Il sortait, ouvrant la porte du salon toute grande. Le plein jour de la rue entrait alors en un coup de lumière blafard, et qui attristait le resplendissement des lampes et des bougies. Et, tous les quarts d’heure, Malignon faisait battre la porte.

Mais le piano ne s’arrêtait pas. La petite Guiraud, avec son papillon noir d’Alsacienne sur ses cheveux blonds, dansait au bras d’un Arlequin deux fois plus grand qu’elle. Un Écossais faisait tourner si rapidement Marguerite Tissot, qu’elle perdait en chemin sa boîte de laitière. Les deux Berthier, Blanche et Sophie, qui étaient inséparables, sautaient ensemble, la soubrette aux bras de la Folie, dont les grelots tintaient.
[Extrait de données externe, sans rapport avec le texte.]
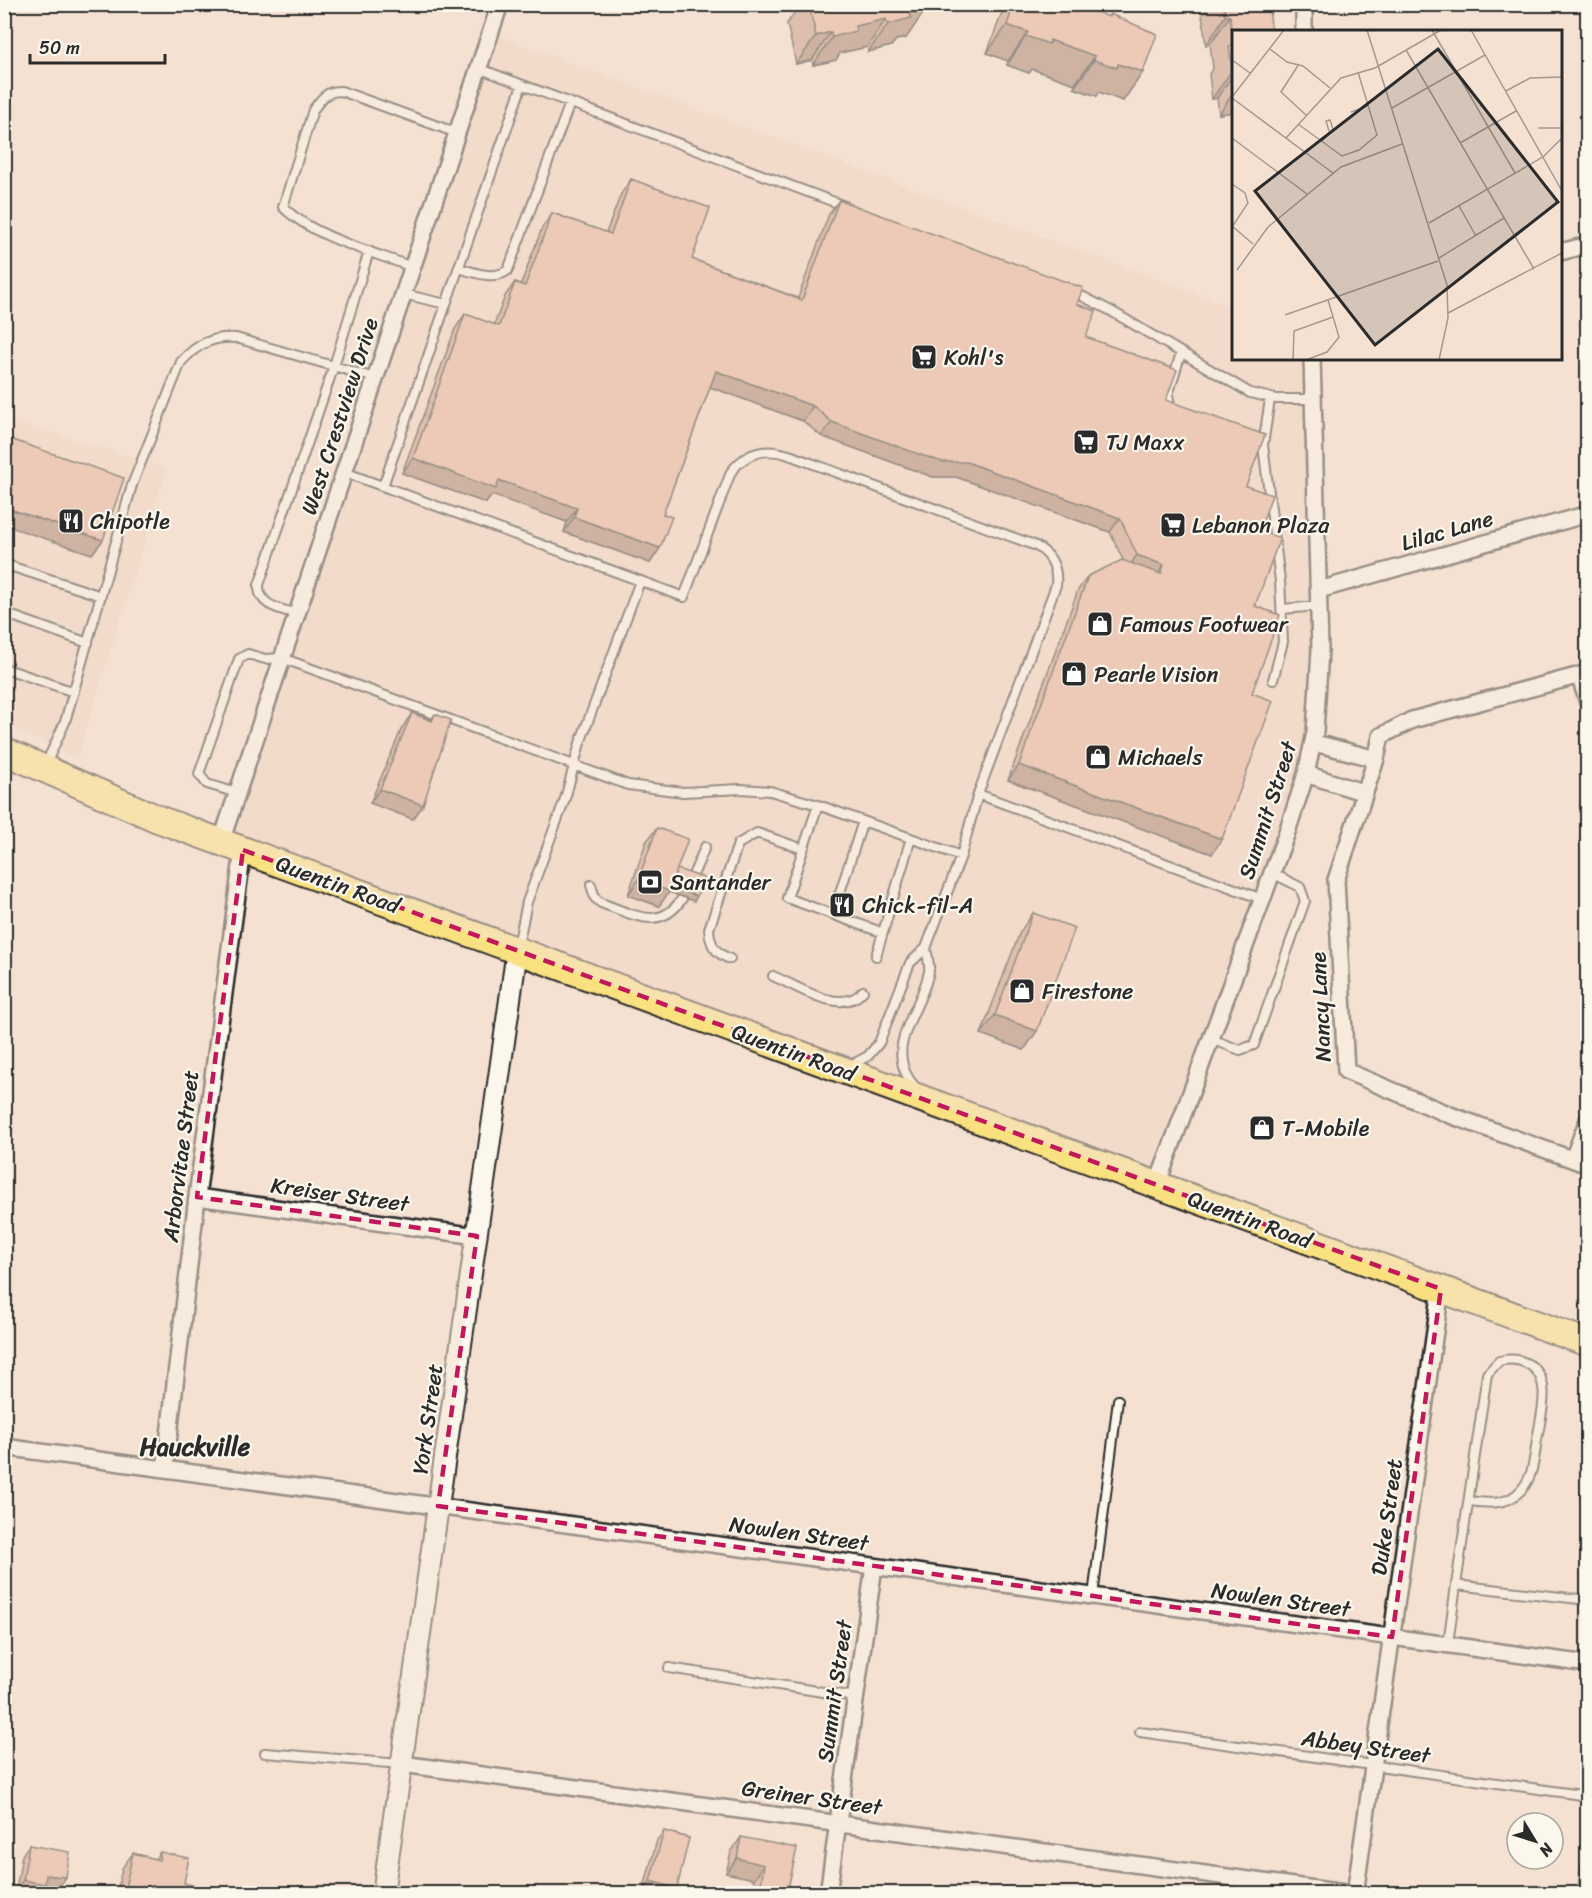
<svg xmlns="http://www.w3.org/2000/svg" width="1592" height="1898" font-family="Sriracha,sans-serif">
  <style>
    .built { fill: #efd2c0 }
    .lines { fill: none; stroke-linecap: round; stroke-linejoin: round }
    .service-casing { stroke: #2b2b2b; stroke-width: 12 }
    .minor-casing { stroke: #2b2b2b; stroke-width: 20 }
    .tertiary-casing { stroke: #2b2b2b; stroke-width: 24 }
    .trunk-casing { stroke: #2b2b2b; stroke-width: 30 }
    .service { stroke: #fbf7ec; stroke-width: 8 }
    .minor { stroke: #fbf7ec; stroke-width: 15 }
    .tertiary { stroke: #fbf7ec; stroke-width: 20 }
    .trunk { stroke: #fae180; stroke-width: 26 }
    .wall { fill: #c39682; stroke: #2b2b2b; stroke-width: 1.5 }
    .shaded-wall { fill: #9f7a6a; stroke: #2b2b2b; stroke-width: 1.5 }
    .building { fill: #e3ae97; stroke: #2b2b2b; stroke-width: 1.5 }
    .marked { fill: none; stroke: #c2185b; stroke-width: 4.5; stroke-dasharray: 12 8; stroke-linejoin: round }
    .labels { text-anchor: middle; stroke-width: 4.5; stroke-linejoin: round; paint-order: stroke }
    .poi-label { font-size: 22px; fill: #2b2b2b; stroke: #fbf7ec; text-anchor: start }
    .street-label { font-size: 22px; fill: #2b2b2b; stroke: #fbf7ec }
    .neighbourhood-label { font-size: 24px; font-weight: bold; fill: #2b2b2b; stroke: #fbf7ec }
    .inset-road { fill: none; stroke: #a4988f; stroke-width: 1.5 }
    .view { fill: #2b2b2b; fill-opacity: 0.15; stroke: #2b2b2b; stroke-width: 3 }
    .inset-edge { fill: none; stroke: #2b2b2b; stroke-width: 3 }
  </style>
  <rect width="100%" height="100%" fill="#f4e1d2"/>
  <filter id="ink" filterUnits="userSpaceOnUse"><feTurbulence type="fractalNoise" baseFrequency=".0167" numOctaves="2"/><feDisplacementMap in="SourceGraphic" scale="12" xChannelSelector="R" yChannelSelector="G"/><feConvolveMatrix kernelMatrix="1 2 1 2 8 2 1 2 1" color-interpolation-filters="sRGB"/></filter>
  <g filter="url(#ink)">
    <!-- built -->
    <path class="built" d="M490 33 1233 307 1234 358 1312 359 1315 732 1157 1185 221 842Z
      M4 418 167 468 77 759 5 724Z"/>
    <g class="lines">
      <!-- service casing -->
      <g class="service-casing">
        <path id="service" d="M478 68 845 206
          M412 267C373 252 313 237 283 207L313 110C322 98 326 91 341 91L457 133
          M459 268C473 272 494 281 508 270L570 103
          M1072 291 1111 311 1250 393 1276 399H1314
          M403 294 446 304
          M1270 399 1263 445 1280 581 1283 642 1273 680
          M1171 409 1168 395 1181 353
          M344 472 684 597 731 472C746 452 765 447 789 455L1034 545C1050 553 1058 566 1056 585L978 794 961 856 926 948 910 963 879 1043 868 1056 851 1065
          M383 486 522 85
          M4 564 101 596
          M1282 609 1319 606
          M4 613 88 643
          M297 614C280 609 258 606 259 585L334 366 369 251
          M4 668 74 692
          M45 766 65 722 132 485 181 362C197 344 213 336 236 338L375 378
          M237 793 207 784 199 774 239 659 248 654 265 659 282 658 628 785 683 792 741 789 770 791 818 805 961 856
          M978 794 1262 899
          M818 805 787 898 881 932
          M691 880 705 847
          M591 885 595 898 601 903C633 914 661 933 683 897
          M833 914 863 821
          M518 946 527 902 565 799 580 743 640 581
          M876 956 911 838
          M730 959C715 953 710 945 709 929L738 844 757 833 803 849
          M773 976C797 986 842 1017 863 991
          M1211 1039 1240 1050 1254 1045 1305 901 1300 887 1272 873
          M915 1087C880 1047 922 1012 929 971 930 964 927 955 926 948
          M1456 1585 1487 1374 1499 1361C1508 1359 1518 1359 1526 1363 1553 1375 1542 1411 1538 1434 1534 1455 1535 1479 1517 1494 1503 1506 1486 1503 1469 1501
          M1093 1596 1118 1400
          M1448 1644 1456 1585 1588 1600
          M669 1668 855 1697
          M1140 1732 1588 1796
          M265 1753 401 1764
          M1582 1894 1588 1855"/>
      </g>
      <!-- minor casing -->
      <g class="minor-casing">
        <path id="minor" d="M1304 4V32
          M1560 252 1588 245
          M1319 590 1588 514
          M1588 673 1412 720 1381 736 1376 759 1336 880 1346 1071 1450 1115 1588 1165
          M1579 675 1588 702
          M1312 745H1323L1376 759
          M1306 774 1365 793
          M221 842 500 4
          M1573 1159 1588 1120
          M1157 1185 1286 835 1306 774 1315 732 1320 650 1312 358
          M197 1197 477 1236
          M4 1447 1588 1664
          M165 1469 197 1197 243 850
          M402 1764 1352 1894
          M828 1894 874 1566
          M1355 1894 1441 1289"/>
      </g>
      <!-- tertiary casing -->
      <g class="tertiary-casing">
        <path id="tertiary" d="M383 1894 517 950"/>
      </g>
      <!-- trunk casing -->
      <g class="trunk-casing">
        <path id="trunk" d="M4 751 158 819 1588 1343"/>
      </g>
      <!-- service -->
      <use href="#service" class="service"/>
      <!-- minor -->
      <use href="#minor" class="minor"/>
      <!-- tertiary -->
      <use href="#tertiary" class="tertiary"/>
      <!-- trunk -->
      <use href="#trunk" class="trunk"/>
    </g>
    <!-- wall -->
    <path class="wall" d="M800 4H925L926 9 906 38 896 40 891 46 868 52 867 47 840 53 836 60 813 65 812 60 796 64 787 24Z
      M1008 4H1077L1108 17 1110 14 1143 72 1123 101 1099 92 1097 96 1074 88 1075 84 1032 69 1029 73 1007 65 1008 61 987 53 1001 15Z
      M1205 4H1273L1274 10 1270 15 1233 32V112L1219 114 1217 98 1212 99 1209 74 1213 68 1210 44 1206 45 1202 15 1206 10Z
      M631 179 692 259 798 298 829 214 839 200 1077 304 1086 337 1166 400 1246 486 1259 531 1252 693 1212 854 1008 780 1078 590 1088 576 1123 560 1110 532 956 477H933L911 469 821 436 803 421 710 387 663 514 660 548 650 563 564 532 567 522 492 495 486 503 402 473 455 329 465 314 494 325 505 296 515 282 521 284 542 228 552 213 606 233 621 194Z
      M412 713 431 720 435 714 423 805 413 819 370 803 402 728Z
      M657 828 677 869 697 896 694 901 669 892 659 906 628 895 646 842Z
      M1033 913 1024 1050 981 1034 1020 932Z
      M664 1831 689 1838 643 1891 657 1840Z
      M741 1837 787 1893H752L754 1879 726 1873 731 1852Z
      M29 1845 66 1877 59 1887 44 1885 16 1890 22 1855Z
      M160 1852 184 1883 207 1893H117L122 1868 133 1853 155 1859Z"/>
    <!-- shaded-wall -->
    <path class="shaded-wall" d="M926 9 906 38 896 40 891 46 868 52 888 24 910 13Z
      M1225 16H1230L1210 44 1206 45Z
      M886 19 867 47 840 53 836 60 813 65 832 37 855 26Z
      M1007 25 1028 32 1008 61 987 53Z
      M831 32 812 60 796 64 816 36Z
      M1026 36 1050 40 1095 56 1075 84 1032 69 1029 73 1007 65Z
      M1094 60 1118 64 1143 72 1123 101 1099 92 1097 96 1074 88Z
      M1232 70H1233V75L1217 98 1212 99Z
      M1233 93V112L1219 114Z
      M716 371 813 406 803 421 705 385Z
      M832 422 967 462 1120 518 1110 532 956 477H933L821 436Z
      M413 458 499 480 577 508 567 522 492 495 486 503 402 473Z
      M4 507 103 540 92 554 4 525Z
      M574 517 660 548 650 563 564 532Z
      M1137 555 1164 565 1154 580 1127 570Z
      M1019 765 1222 839 1212 854 1008 780Z
      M380 789 423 805 413 819 370 803Z
      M638 880 668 886 697 896 694 901 669 892 659 906 628 895Z
      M995 1015 1037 1031 1024 1050 981 1034Z
      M737 1858 764 1865 754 1879 726 1873Z
      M46 1875 66 1877 59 1887 44 1885 39 1893 16 1890 23 1880Z
      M650 1881 677 1888 673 1893H654L643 1891Z
      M760 1891 774 1893H758Z"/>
    <!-- building -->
    <path class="building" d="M809 4H925L926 9 910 13 911 18 888 24 886 19 855 26 856 31 832 37 831 32 816 36Z
      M1014 4H1077L1109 17 1110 14 1157 34 1143 72 1118 64 1117 68 1094 60 1095 56 1050 40 1049 44 1026 36 1028 32 1007 25Z
      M1224 4H1273L1274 10H1269L1272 32H1233V44L1230 16H1225Z
      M1233 45V70H1232L1229 46Z
      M631 179 710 208 692 259 802 300 839 200 1083 288 1077 304 1096 311 1086 337 1177 370 1166 400 1265 435 1246 486 1272 495 1259 531 1280 538 1255 606 1280 615 1252 693 1273 701 1222 839 1019 765 1088 576 1122 560 1161 574 1164 565 1137 555 1120 518 967 462H943L921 455 832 422 813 406 716 371 663 514 672 517 660 548 574 517 577 508 499 480 496 489 413 458 465 314 499 326 515 282 525 286 552 213 611 234Z
      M4 437 124 478 103 540 4 507Z
      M412 713 432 721 435 714 451 720 423 805 380 789Z
      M657 828 688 839 669 891 638 880Z
      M677 869 704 878 697 896 671 887Z
      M1033 913 1075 928 1037 1031 995 1015Z
      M664 1831 689 1838 677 1888 650 1881Z
      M741 1837 797 1848 787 1893H774L760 1891 764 1865 737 1858Z
      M29 1845 70 1852 66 1877 46 1875 45 1884 23 1880Z
      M160 1852 189 1858 184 1883 208 1889 207 1893H130L124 1892 133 1853 159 1860Z
      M298 1886 330 1893H297Z"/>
  </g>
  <!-- marked area -->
  <path d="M0 0H1592V1898H0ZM243 850 1441 1289 1392 1637 438 1506 477 1236 197 1197Z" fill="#f4e1d2" fill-opacity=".55" fill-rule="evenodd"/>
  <path class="marked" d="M243 850 1441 1289 1392 1637 438 1506 477 1236 197 1197Z"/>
  <!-- icons -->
  <defs>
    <g id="supermarket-square" transform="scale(1.35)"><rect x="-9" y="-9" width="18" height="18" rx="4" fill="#2b2b2b" stroke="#fbf7ec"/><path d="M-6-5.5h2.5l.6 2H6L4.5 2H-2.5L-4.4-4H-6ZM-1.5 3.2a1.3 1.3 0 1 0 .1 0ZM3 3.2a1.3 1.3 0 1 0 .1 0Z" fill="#fff"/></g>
    <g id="restaurant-square" transform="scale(1.35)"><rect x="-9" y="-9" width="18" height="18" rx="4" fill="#2b2b2b" stroke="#fbf7ec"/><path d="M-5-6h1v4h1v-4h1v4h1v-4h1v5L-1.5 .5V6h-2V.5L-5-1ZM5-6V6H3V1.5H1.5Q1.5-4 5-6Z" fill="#fff"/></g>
    <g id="shop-square" transform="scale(1.35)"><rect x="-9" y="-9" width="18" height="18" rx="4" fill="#2b2b2b" stroke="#fbf7ec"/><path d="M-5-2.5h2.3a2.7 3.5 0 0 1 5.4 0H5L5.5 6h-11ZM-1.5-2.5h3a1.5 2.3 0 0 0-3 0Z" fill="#fff"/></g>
    <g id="bank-square" transform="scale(1.35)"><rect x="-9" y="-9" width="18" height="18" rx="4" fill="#2b2b2b" stroke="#fbf7ec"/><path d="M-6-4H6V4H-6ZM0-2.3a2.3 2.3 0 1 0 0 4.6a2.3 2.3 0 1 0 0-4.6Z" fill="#fff"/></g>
  </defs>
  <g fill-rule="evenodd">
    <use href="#supermarket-square" x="924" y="357"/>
    <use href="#supermarket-square" x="1086" y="442"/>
    <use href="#restaurant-square" x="71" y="521"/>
    <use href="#supermarket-square" x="1173" y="525"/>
    <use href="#shop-square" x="1100" y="624"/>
    <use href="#shop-square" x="1074" y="674"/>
    <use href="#shop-square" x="1098" y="757"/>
    <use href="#bank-square" x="650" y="882"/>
    <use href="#restaurant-square" x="842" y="905"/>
    <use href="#shop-square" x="1022" y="991"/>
    <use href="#shop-square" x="1262" y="1128"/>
  </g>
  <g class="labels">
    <!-- poi labels -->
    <g class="poi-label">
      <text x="944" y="365">Kohl's</text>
      <text x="1106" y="450">TJ Maxx</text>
      <text x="90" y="529">Chipotle</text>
      <text x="1192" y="533">Lebanon Plaza</text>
      <text x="1120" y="632">Famous Footwear</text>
      <text x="1094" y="682">Pearle Vision</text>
      <text x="1118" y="765">Michaels</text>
      <text x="670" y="890">Santander</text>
      <text x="862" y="913">Chick-fil-A</text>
      <text x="1042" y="999">Firestone</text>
      <text x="1282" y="1136">T-Mobile</text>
    </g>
    <!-- street labels -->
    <g class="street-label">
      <text transform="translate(339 416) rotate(-72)" y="8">West Crestview Drive</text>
      <text transform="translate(1447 530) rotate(-16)" y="8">Lilac Lane</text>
      <text transform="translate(1267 810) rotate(-72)" y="8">Summit Street</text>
      <text transform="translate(338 884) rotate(20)" y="8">Quentin Road</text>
      <text transform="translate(1320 1007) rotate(-93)" y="8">Nancy Lane</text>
      <text transform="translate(794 1052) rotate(20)" y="8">Quentin Road</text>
      <text transform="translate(180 1156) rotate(-83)" y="8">Arborvitae Street</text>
      <text transform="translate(340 1194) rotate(8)" y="8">Kreiser Street</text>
      <text transform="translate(1250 1219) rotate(20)" y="8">Quentin Road</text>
      <text transform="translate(427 1419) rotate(-82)" y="8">York Street</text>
      <text transform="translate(1386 1517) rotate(-82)" y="8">Duke Street</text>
      <text transform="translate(799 1533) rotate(8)" y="8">Nowlen Street</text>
      <text transform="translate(1281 1599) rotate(8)" y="8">Nowlen Street</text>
      <text transform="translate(834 1691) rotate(-82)" y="8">Summit Street</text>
      <text transform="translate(1366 1746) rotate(8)" y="8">Abbey Street</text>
      <text transform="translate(812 1797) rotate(8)" y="8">Greiner Street</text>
    </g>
    <!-- neighbourhood labels -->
    <g class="neighbourhood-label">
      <text x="195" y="1455">Hauckville</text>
    </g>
  </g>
  <!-- overview -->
  <g transform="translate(1232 30)">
    <rect width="330" height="330" fill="#f4e1d2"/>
    <path class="inset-road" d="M135 0 215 255 216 288 207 330M200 0 283 143M239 0 330 161M38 19 55 32 71 36 98 58M174 20 302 239M0 30 18 43M67 34 49 62 74 85M274 61 298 48 330 47M0 67 52 0M0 68 101 143M160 78 253 25M119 82 136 76M66 94 110 126 127 120 145 105 126 42M306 98H330M0 108 75 164M54 108 109 48 143 38 209 0M89 112 101 99 98 90 94 91 97 101M228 113 284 81M0 154 13 163 16 173 0 197M227 176 244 206M197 193 311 127 330 108M0 196 21 214M207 228 272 188M5 240 36 197 109 137 170 114M216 283 330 223M53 285 206 231M61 330 62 301 101 287M74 330 95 322 107 307 96 270"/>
    <path class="view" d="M206 19 326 172 143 315 23 161Z"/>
    <rect width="330" height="330" class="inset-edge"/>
  </g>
  <!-- margin -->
  <rect width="1592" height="1898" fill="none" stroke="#fbf7ec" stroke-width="24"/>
  <rect x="12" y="12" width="1568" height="1874" fill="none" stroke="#2b2b2b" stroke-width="2" filter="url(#ink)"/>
  <!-- north arrow -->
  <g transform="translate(1535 1841) rotate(128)"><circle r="28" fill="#fbf7ec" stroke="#a8a59f" stroke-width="1.5"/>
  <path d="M0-4.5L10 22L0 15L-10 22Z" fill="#2b2b2b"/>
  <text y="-9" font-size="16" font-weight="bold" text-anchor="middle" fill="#2b2b2b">N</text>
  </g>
  <!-- scale -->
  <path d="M30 54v9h135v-9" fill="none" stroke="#2b2b2b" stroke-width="3"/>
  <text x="39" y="54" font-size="18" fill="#2b2b2b" stroke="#fbf7ec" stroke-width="4.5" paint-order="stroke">50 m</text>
</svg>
Et l’on ne pouvait jeter un coup d’œil sur le bal sans rencontrer une demoiselle Levasseur ; les Chaperons rouges semblaient se multiplier ; il y avait partout des toquets et des robes de satin ponceau à bandes de velours noir. Cependant, pour danser à l’aise, de grands garçons et de grandes filles s’étaient réfugiés au fond de l’autre salon. Valentine de Chermette, enveloppée dans sa mantille d’espagnole, faisait là des pas savants, en face d’un jeune monsieur qui était venu en habit. Tout d’un coup, il y eut des rires, on appela le monde, pour voir : c’était, derrière une porte, dans un coin, le petit Guiraud, le Pierrot de deux ans, et une petite fille de son âge, habillée en paysanne, qui se tenaient embrassés, se serrant bien fort, de peur de tomber, et tournant tout seuls, comme des sournois, la joue contre la joue. (…)

Émile Zola, Une page d’amour chapitre 4

Je n’en reviens pas encore…  soupirs…

C’est plaisant d’être en mesure de se retourner rapidement!  Mon fils a adoré cet extrait.